[Named joint coordinates]
Content starts

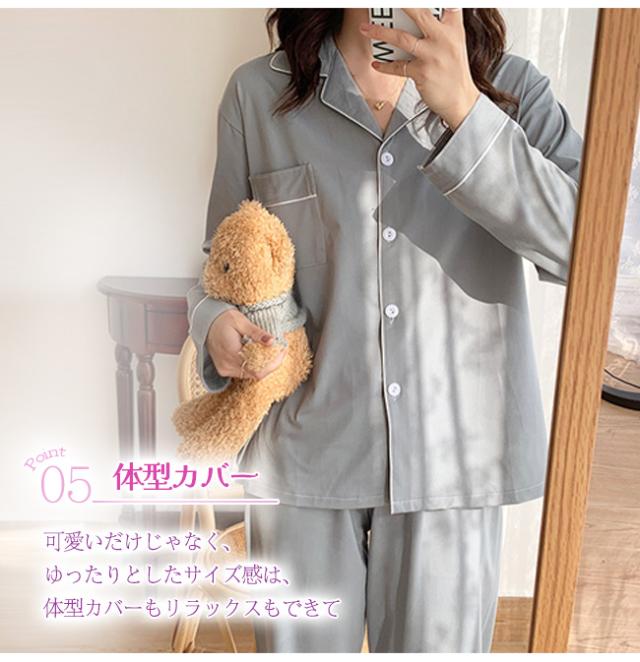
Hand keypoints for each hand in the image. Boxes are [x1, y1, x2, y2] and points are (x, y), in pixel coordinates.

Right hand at [206, 309, 286, 379]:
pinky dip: (253, 365)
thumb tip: (272, 341)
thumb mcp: (240, 321)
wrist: (205, 322)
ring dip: (263, 365)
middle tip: (280, 351)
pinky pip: (243, 372)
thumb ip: (256, 333)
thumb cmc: (223, 319)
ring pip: (250, 374)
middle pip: (256, 374)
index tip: (283, 352)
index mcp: (231, 352)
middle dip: (271, 364)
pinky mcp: (223, 369)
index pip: (258, 369)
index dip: (273, 364)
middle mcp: (227, 365)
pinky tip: (259, 355)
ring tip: (271, 351)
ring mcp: (224, 369)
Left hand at [360, 8, 479, 130]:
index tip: (405, 2)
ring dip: (380, 33)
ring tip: (365, 29)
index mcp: (454, 27)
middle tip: (384, 2)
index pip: (444, 4)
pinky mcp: (422, 73)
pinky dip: (385, 65)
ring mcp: (432, 55)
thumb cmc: (454, 71)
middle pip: (419, 13)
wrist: (461, 100)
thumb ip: (445, 24)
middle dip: (402, 5)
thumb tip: (429, 12)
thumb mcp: (456, 42)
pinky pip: (397, 66)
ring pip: (401, 38)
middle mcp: (444, 38)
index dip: (430, 0)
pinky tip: (376, 64)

Content ends

**THE TASK**
Copy exactly, and only, the lines from the first entry through the line holding "index mcp: (454, 27)", both ends included, leaving out every picture.

**YOUR RESPONSE**
Hand keypoints for each hand in the image. Boxes are [x1, y1, x2, y2] and points are (x, y), in pixel coordinates.

Right hand at [206, 309, 286, 379]:
pinky dip: (253, 365)
thumb tip: (272, 341)
thumb mcp: (240, 321)
wrist: (205, 322)
ring dip: (263, 365)
middle tip: (280, 351)
pinky pip: (243, 372)
thumb ip: (256, 333)
thumb cmc: (223, 319)
ring pip: (250, 374)
middle pip: (256, 374)
index tip: (283, 352)
index mcp: (231, 352)
middle dip: (271, 364)
pinky mcp: (223, 369)
index pip: (258, 369)
index dip: (273, 364)
middle mcp: (227, 365)
pinky tip: (259, 355)
ring tip: (271, 351)
ring mcp: (224, 369)
Left hand at [360, 8, 479, 130]:
index tip: (405, 2)
ring dip: (380, 33)
ring tip: (365, 29)
index mcp: (454, 27)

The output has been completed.